Bantu Baddie Wax Bust
If you don't know, now you know!
These "future vintage" collectibles are absolutely stunning. Designed by Sophia Mitchell, a Black female founder on a mission to diversify design. She notes that of the $727billion dollar home decor market, just 0.03% of furniture is designed by Black creators!
The journey of creating these Bantu Baddies was, as you can imagine, not easy. To create a wax sculpture with a Bantu knot hairstyle is incredibly difficult. Creating a mould where the knots don't snap off when removing the wax takes a patience and commitment we truly admire. These bring new meaning to the phrase "work of art"
We have seen enough sculptures of people called David and Venus de Milo to know this representation is desperately needed.

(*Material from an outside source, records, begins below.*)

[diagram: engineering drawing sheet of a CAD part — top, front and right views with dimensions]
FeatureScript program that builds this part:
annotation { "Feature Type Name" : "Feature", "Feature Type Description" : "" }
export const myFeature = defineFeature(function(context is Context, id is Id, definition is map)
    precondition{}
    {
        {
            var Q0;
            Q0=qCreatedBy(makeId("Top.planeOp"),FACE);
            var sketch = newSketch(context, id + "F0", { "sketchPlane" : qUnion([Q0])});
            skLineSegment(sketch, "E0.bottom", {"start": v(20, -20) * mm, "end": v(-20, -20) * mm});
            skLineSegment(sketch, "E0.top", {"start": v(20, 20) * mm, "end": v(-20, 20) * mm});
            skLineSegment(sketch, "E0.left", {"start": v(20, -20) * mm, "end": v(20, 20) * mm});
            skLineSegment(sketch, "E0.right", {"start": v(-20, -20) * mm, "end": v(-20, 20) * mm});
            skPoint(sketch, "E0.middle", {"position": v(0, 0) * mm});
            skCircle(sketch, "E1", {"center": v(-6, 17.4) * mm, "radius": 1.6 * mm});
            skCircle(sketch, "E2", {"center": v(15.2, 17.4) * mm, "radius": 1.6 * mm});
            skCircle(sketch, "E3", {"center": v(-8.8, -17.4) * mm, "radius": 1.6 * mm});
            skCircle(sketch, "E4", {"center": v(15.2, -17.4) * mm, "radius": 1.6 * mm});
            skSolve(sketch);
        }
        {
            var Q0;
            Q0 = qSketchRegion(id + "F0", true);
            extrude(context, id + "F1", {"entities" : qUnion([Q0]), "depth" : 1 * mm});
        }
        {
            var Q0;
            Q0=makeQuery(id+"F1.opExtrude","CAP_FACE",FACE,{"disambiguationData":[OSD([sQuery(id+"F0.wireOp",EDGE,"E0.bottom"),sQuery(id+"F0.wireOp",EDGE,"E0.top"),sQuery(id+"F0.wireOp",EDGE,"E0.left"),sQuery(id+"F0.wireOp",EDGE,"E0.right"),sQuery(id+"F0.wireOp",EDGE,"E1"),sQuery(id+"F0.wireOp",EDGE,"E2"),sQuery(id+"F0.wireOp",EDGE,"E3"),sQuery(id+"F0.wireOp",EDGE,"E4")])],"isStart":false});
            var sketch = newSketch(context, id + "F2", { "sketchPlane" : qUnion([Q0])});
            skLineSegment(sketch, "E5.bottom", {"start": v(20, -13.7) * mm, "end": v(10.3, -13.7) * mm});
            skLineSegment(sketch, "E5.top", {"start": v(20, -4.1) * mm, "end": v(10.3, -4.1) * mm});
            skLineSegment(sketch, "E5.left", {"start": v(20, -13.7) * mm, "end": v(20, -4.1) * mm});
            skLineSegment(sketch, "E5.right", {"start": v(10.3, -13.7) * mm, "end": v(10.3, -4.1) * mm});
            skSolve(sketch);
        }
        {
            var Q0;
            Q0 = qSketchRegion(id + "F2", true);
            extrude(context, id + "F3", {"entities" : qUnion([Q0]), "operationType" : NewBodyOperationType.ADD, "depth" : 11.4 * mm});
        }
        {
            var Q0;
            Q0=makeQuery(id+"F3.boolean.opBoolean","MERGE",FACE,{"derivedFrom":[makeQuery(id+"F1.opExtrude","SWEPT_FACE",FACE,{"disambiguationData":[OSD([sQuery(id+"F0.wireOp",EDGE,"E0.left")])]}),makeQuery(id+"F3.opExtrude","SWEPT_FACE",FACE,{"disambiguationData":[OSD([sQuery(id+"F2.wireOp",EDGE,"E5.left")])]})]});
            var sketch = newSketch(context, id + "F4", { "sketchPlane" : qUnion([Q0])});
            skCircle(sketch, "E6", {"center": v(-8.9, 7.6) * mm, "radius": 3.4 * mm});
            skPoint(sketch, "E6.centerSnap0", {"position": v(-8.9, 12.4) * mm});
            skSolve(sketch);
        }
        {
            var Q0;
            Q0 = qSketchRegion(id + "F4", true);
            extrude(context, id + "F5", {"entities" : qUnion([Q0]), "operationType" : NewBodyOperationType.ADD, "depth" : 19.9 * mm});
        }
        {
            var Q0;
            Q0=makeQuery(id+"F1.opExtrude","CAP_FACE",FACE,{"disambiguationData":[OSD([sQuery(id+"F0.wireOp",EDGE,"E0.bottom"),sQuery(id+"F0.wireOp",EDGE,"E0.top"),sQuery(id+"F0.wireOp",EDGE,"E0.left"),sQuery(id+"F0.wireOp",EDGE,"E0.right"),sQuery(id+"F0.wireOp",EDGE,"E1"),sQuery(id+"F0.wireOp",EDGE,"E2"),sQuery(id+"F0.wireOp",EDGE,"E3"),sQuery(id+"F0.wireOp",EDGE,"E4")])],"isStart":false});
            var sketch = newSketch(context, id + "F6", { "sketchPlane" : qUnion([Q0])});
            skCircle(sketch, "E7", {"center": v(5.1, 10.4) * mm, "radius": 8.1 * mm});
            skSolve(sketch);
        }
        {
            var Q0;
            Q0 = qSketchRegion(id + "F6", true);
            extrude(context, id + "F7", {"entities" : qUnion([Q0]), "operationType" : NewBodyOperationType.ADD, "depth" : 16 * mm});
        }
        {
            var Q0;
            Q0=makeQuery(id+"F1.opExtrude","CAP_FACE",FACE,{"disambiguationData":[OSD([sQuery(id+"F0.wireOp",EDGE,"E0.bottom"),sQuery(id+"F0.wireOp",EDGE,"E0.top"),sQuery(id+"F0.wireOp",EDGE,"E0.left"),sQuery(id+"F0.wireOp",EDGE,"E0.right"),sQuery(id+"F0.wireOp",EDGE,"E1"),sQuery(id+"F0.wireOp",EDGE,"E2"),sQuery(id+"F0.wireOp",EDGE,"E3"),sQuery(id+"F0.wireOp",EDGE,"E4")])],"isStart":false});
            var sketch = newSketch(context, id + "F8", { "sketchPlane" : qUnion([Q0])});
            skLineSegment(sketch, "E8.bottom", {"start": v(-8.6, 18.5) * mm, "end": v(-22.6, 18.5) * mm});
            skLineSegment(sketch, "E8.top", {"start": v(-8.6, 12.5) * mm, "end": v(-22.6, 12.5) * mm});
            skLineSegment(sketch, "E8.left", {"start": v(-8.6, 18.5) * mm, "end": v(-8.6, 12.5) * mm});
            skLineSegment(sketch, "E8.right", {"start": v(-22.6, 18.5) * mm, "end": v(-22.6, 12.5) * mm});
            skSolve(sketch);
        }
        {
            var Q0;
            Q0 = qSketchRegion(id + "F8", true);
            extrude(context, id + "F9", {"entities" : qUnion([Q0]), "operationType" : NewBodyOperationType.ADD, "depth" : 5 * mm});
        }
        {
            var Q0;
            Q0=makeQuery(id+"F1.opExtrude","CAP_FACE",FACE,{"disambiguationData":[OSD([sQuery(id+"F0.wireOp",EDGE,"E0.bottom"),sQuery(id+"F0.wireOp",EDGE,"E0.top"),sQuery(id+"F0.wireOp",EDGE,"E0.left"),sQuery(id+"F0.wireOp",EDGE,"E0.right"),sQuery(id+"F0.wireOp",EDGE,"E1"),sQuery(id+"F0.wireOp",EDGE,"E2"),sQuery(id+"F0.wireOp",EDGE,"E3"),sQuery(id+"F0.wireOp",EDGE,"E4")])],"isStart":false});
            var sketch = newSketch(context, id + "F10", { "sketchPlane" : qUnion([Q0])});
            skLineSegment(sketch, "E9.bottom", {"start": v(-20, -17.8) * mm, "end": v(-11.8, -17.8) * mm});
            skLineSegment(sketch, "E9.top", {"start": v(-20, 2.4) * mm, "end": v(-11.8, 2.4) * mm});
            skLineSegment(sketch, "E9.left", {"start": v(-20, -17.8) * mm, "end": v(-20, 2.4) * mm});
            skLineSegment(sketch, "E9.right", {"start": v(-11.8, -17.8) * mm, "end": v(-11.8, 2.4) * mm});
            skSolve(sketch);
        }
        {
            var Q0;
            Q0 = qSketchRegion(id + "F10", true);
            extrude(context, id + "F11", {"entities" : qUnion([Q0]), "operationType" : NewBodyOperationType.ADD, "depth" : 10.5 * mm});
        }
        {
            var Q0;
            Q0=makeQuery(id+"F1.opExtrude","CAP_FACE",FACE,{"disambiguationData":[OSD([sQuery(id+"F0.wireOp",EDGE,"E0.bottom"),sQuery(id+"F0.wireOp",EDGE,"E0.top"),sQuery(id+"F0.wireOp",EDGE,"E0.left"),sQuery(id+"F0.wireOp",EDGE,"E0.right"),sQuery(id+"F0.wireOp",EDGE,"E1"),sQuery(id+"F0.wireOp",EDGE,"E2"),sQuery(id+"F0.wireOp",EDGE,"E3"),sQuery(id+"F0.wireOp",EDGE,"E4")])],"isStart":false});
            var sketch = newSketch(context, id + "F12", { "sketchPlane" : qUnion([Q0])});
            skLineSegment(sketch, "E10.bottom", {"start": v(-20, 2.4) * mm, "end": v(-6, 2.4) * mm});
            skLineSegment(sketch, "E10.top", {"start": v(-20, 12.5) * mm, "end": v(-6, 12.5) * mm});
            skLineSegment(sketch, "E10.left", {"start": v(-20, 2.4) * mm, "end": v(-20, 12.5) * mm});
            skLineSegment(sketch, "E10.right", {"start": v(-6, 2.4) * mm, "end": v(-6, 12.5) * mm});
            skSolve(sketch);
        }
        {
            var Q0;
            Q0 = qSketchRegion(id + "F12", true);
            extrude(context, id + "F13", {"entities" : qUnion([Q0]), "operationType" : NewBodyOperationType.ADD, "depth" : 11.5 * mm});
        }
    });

Each wax sculpture comes gorgeously wrapped with an information sheet. You can burn these - they are a soy wax blend - but you probably won't want to.
Why it's on The Cornrow
Sophia's mission is to support Black females, especially in their entrepreneurship endeavours - which is why she is happy to be featured on The Cornrow! We couldn't have more aligned visions. When The Cornrow co-founder Lara spoke to Sophia we talked about making beautiful Black art at a price point that means you can still send your kids to college. Afro-centric art for everyone to enjoy is what we are all about.
Lit Bodies is a black, female owned brand on a mission to diversify not just design, but the business of design. Her purpose is to "make businesses that do more than survive, but thrive. Lit Bodies brings togethere creatives to do what they do best, CREATE & COLLABORATE! A Black woman on a pediestal is as scarce as a Black owman CEO, Lit Bodies wants to change that.
Founder Sophia Mitchell, left a role in the city to follow her passion in 2020 and design wax and resin sculptures and artwork. Bantu Baddie was her first creation.